The chief end of man is to glorify God and enjoy him forever.

Conclusion: Jesus

But humanity is not without hope, and God was not without a plan. In the fullness of time, God sent His Son to restore us into relationship with Him, into “eternal life.”

John 3:16 (ESV) For God so loved the world, that he gave his only Son, that whoever believes in him should not perish but have eternal life.

Galatians 4:4–7 (ESV) 4 But when the fullness of time had come, God sent forth his Son, born of woman, born under the law, 5 to redeem those who were under the law, so that we might receive adoption as sons. 6 And because you are sons, God has sent the Spirit of his Son into our hearts, crying, “Abba! Father!” 7 So you are no longer a slave, but a son, and if a son, then an heir through God.

When we think of our purpose or finding meaning in our lives, we tend to look to what we do, but God starts with who we are. We are sons and daughters (who you are); no longer a slave to sin (what you do). So, what’s your purpose? To glorify God by bearing his image and enjoying him forever.

John 17:3 (ESV) And this is eternal life, that they know you, the only true God, and Jesus Christ whom you have sent.
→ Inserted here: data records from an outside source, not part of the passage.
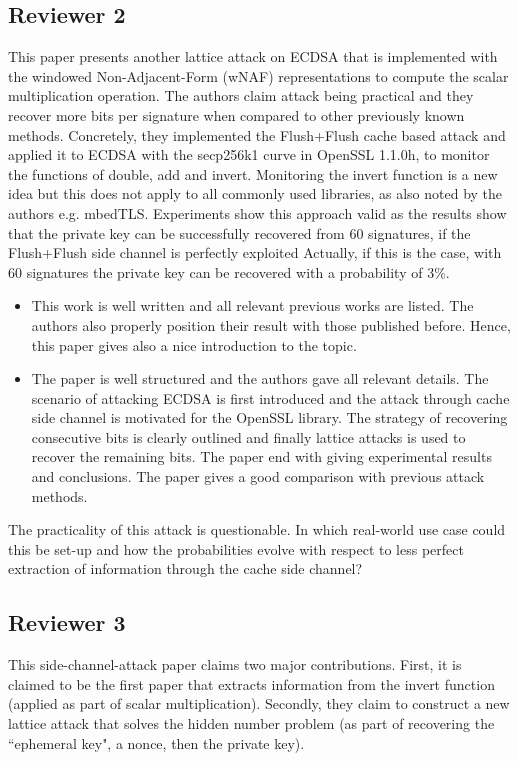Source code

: \subsection{Reviewer 2}
This paper presents another lattice attack on ECDSA that is implemented with the windowed Non-Adjacent-Form (wNAF) representations to compute the scalar multiplication operation. 
The authors claim attack being practical and they recover more bits per signature when compared to other previously known methods.
Concretely, they implemented the Flush+Flush cache based attack and applied it to ECDSA with the secp256k1 curve in OpenSSL 1.1.0h, to monitor the functions of double, add and invert.
Monitoring the invert function is a new idea but this does not apply to all commonly used libraries, as also noted by the authors e.g. mbedTLS.
Experiments show this approach valid as the results show that the private key can be successfully recovered from $60$ signatures, if the Flush+Flush side channel is perfectly exploited
Actually, if this is the case, with $60$ signatures the private key can be recovered with a probability of $3\%$.

\begin{itemize}
\item This work is well written and all relevant previous works are listed. The authors also properly position their result with those published before. Hence, this paper gives also a nice introduction to the topic.
\item The paper is well structured and the authors gave all relevant details. The scenario of attacking ECDSA is first introduced and the attack through cache side channel is motivated for the OpenSSL library. The strategy of recovering consecutive bits is clearly outlined and finally lattice attacks is used to recover the remaining bits. The paper end with giving experimental results and conclusions. The paper gives a good comparison with previous attack methods.
\end{itemize}

The practicality of this attack is questionable. In which real-world use case could this be set-up and how the probabilities evolve with respect to less perfect extraction of information through the cache side channel?

\subsection{Reviewer 3}
This side-channel-attack paper claims two major contributions. First, it is claimed to be the first paper that extracts information from the invert function (applied as part of scalar multiplication). 
Secondly, they claim to construct a new lattice attack that solves the hidden number problem (as part of recovering the ``ephemeral key", a nonce, then the private key).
Our sense of meaning is found and restored by joining our lives to Jesus. Our search for meaning doesn’t begin with trying to find meaning in our families, our work, or our social presence or approval; the search for meaning doesn’t begin with us at all. That longing stirring in each of us is a longing for God, to find ourselves in Him and with Him.

“You have made us for Yourself, and our hearts are restless until they find their rest in You.” ~ St. Augustine

Notes and Citations

Ronald Rolheiser. The Holy Longing, p. 4

Recommended Reading: “Being God’s Image,” by Carmen Joy Imes

N.T. Wright, The Case for the Psalms, p. 50. The rest of the quotation adds a powerful and sobering reality to sin’s entrance into being God’s image: “That project was, of course, tragically twisted with human arrogance and sin. But it has never been rescinded.”

L. Michael Morales, Who Shall Ascend the Mountain of the Lord?, p. 40

The Westminster Shorter Catechism

Augustine, St. Confessions. Translated by Henry Chadwick, Oxford University Press, 1991, p. 1 (Also translated: “Thou madest us for Thyself, and our heart is restless, until it repose in Thee.”